SUPPLIED RECORDS:
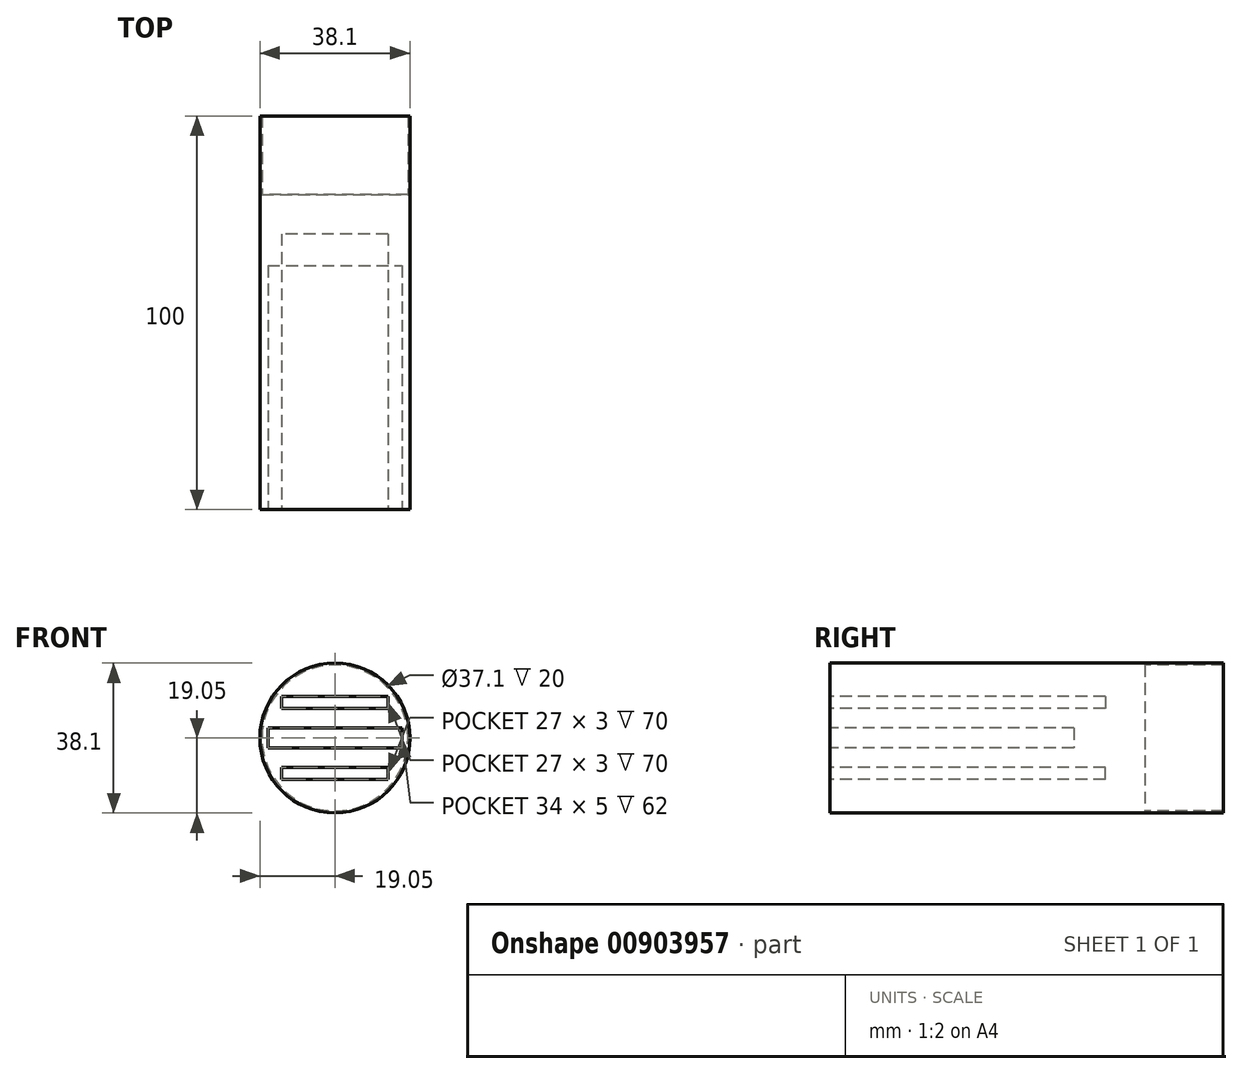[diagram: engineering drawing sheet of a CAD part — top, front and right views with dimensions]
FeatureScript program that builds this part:
annotation { "Feature Type Name" : "Feature", "Feature Type Description" : "" }
export const myFeature = defineFeature(function(context is Context, id is Id, definition is map)
    precondition{}
    {
        {
            var Q0;
            Q0=qCreatedBy(makeId("Front.planeOp"),FACE);
            var sketch = newSketch(context, id + "F0", { "sketchPlane" : qUnion([Q0])});
            skCircle(sketch, "E0", {"center": v(0, 0) * mm, "radius": 19.05 * mm});
            skSolve(sketch);
        }
        {
            var Q0;
            Q0=makeQuery(id+"F0.imprint","IMPRINT",FACE,{"disambiguationData":[TD([[makeQuery(id+"F0.imprint","IMPRINT",EDGE,{"derivedFrom":sQuery(id+"F0.wireOp",EDGE,"E0")}),1.0]])]});
            extrude(context, id + "F1", {"entities" : qUnion([Q0]), "oppositeDirection" : true, "depth" : 80 * mm, "offsetDistance" : 25.4 * mm});
        }
        {
            var Q0;
            Q0=makeQuery(id+"F1.opExtrude","CAP_FACE",FACE,{"disambiguationData":[OSD([sQuery(id+"F0.wireOp",EDGE,"E0")])],"isStart":true});
            var sketch = newSketch(context, id + "F2", { "sketchPlane" : qUnion([Q0])});
            skCircle(sketch, "E1", {"center": v(-10, 0) * mm, "radius": 7 * mm});
            skLineSegment(sketch, "E2", {"start": v(-10, 0) * mm, "end": v(0, 0) * mm, "construction": true});
            skCircle(sketch, "E3.MirrorC", {"center": v(10, 0) * mm, "radius": 7 * mm});
            skLineSegment(sketch, "E4.MirrorCS", {"start": v(10, 0) * mm, "end": v(0, 0) * mm, "construction": true});
            skSolve(sketch);
        }
        {
            var Q0;
            Q0=qCreatedBy(makeId("Front.planeOp"),FACE);
            var sketch = newSketch(context, id + "F3", { "sketchPlane" : qUnion([Q0])});
            skLineSegment(sketch, "E5.bottom", {"start": v(-13.5, 10.5) * mm, "end": v(13.5, 10.5) * mm});
            skLineSegment(sketch, "E5.top", {"start": v(-13.5, 7.5) * mm, "end": v(13.5, 7.5) * mm});
            skLineSegment(sketch, "E5.left", {"start": v(-13.5, 10.5) * mm, "end": v(-13.5, 7.5) * mm});
            skLineSegment(sketch, "E5.right", {"start": v(13.5, 10.5) * mm, "end": v(13.5, 7.5) * mm});
            skLineSegment(sketch, "E6", {"start": v(0, 0) * mm, "end": v(0, 18.98) * mm, "construction": true});
            skLineSegment(sketch, "E7.MirrorCS", {"start": v(13.5, 7.5) * mm, "end": v(-13.5, 7.5) * mm});
            skLineSegment(sketch, "E8.MirrorCS", {"start": v(13.5, 10.5) * mm, "end": v(-13.5, 10.5) * mm});
            skLineSegment(sketch, "E9", {"start": v(0, 0) * mm, "end": v(49.77, 0) * mm, "construction": true});
            skLineSegment(sketch, "E10.MirrorCS", {"start": v(13.5, -10.5) * mm, "end": v(13.5, -7.5) * mm});
            skLineSegment(sketch, "E11.MirrorCS", {"start": v(-13.5, -10.5) * mm, "end": v(-13.5, -7.5) * mm});
            skLineSegment(sketch, "E12.MirrorCS", {"start": v(13.5, -7.5) * mm, "end": v(-13.5, -7.5) * mm});
            skLineSegment(sketch, "E13.MirrorCS", {"start": v(-13.5, -10.5) * mm, "end": v(13.5, -10.5) * mm});
            skLineSegment(sketch, "E14.MirrorCS", {"start": v(-13.5, -7.5) * mm, "end": v(13.5, -7.5) * mm});
            skLineSegment(sketch, "E15.MirrorCS", {"start": v(13.5, -10.5) * mm, "end": v(-13.5, -10.5) * mm});
            skCircle(sketch, "E16.0", {"center": v(0, 0) * mm, "radius": 17.85 * mm});
            skSolve(sketch);
        }
        {
            var Q0;
            Q0=makeQuery(id+"F1.opExtrude","CAP_FACE",FACE,{"disambiguationData":[OSD([sQuery(id+"F0.wireOp",EDGE,"E0"),sQuery(id+"F0.wireOp",EDGE,"NDq5s5N3-NFOX-lJ1c-E1gb-axoDSuyLAQJT")])],"isStart":false});
            var sketch = newSketch(context, id + "F4", { "sketchPlane" : qUnion([Q0])});
            skCircle(sketch, "E17", {"center": v(0, 0) * mm, "radius": 19.05 * mm});
            skCircle(sketch, "E18", {"center": v(0, 0) * mm, "radius": 18.55 * mm});
            skSolve(sketch);
        }
        {
            var Q0;
            Q0=makeQuery(id+"F4.imprint","IMPRINT",FACE,{"disambiguationData":[TD([[makeQuery(id+"F4.imprint","IMPRINT",EDGE,{"derivedFrom":sQuery(id+"F4.wireOp",EDGE,"E17")}),-1.0]])]});
            extrude(context, id + "F5", {"entities" : qUnion([Q0]), "operationType" : NewBodyOperationType.ADD, "depth" : 20 * mm, "offsetDistance" : 25 * mm});
        }
        {
            var Q0;
            Q0=makeQuery(id+"F3.imprint","IMPRINT",FACE,{"disambiguationData":[TD([[makeQuery(id+"F3.imprint","IMPRINT",EDGE,{"derivedFrom":sQuery(id+"F3.wireOp",EDGE,"E5.right")}),-1.0]])]});
            var Q1;
            Q1=makeQuery(id+"F3.imprint","IMPRINT",FACE,{"disambiguationData":[TD([[makeQuery(id+"F3.imprint","IMPRINT",EDGE,{"derivedFrom":sQuery(id+"F3.wireOp",EDGE,"E10.MirrorCS")}),1.0]])]});
            extrude(context, id + "F6", {"entities" : qUnion([Q0, Q1]), "operationType" : NewBodyOperationType.REMOVE, "oppositeDirection" : true, "depth" : 70 * mm, "offsetDistance" : 25 * mm});
        }
        {
            var Q0;
            Q0=makeQuery(id+"F6.boolean.opBoolean","COPY",FACE,{"derivedFrom":makeQuery(id+"F6.opExtrude","SWEPT_FACE",FACE,{"disambiguationData":[OSD([sQuery(id+"F3.wireOp",EDGE,"E5.right")])]})});
            cPlane(context, id + "F7", {"entities" : qUnion([Q0]), "cplaneType" : CPlaneType.OFFSET, "offset" : 50 * mm, "width" : 150 * mm, "height" : 150 * mm});
        }
        {
            var Q0;
            Q0=qCreatedBy(makeId("Front.planeOp"),FACE);
            var sketch = newSketch(context, id + "F8", { "sketchPlane" : qUnion([Q0])});
            skLineSegment(sketch, "E19.bottom", {"start": v(-17, 2.5) * mm, "end": v(17, 2.5) * mm});
            skLineSegment(sketch, "E19.top", {"start": v(-17, -2.5) * mm, "end": v(17, -2.5) * mm});
            skLineSegment(sketch, "E19.left", {"start": v(-17, 2.5) * mm, "end": v(-17, -2.5) * mm});
            skLineSegment(sketch, "E19.right", {"start": v(17, 2.5) * mm, "end": v(17, -2.5) * mm});
            skPoint(sketch, "E19.middle", {"position": v(0, 0) * mm});
            skSolve(sketch);
        }
        {
            var Q0;
            Q0=makeQuery(id+"F8.imprint","IMPRINT",FACE,{"disambiguationData":[TD([[makeQuery(id+"F8.imprint","IMPRINT",EDGE,{"derivedFrom":sQuery(id+"F8.wireOp",EDGE,"E19.bottom")}),-1.0]])]});
            extrude(context, id + "F9", {"entities" : qUnion([Q0]), "operationType" : NewBodyOperationType.REMOVE, "oppositeDirection" : true, "depth" : 62 * mm, "offsetDistance" : 25 * mm});
        }
    });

WHAT IS BEING ASKED: Report how many lines of the records contain the string "operationType", treating uppercase and lowercase as distinct. Give the number alone.

WRITTEN REPLY: 3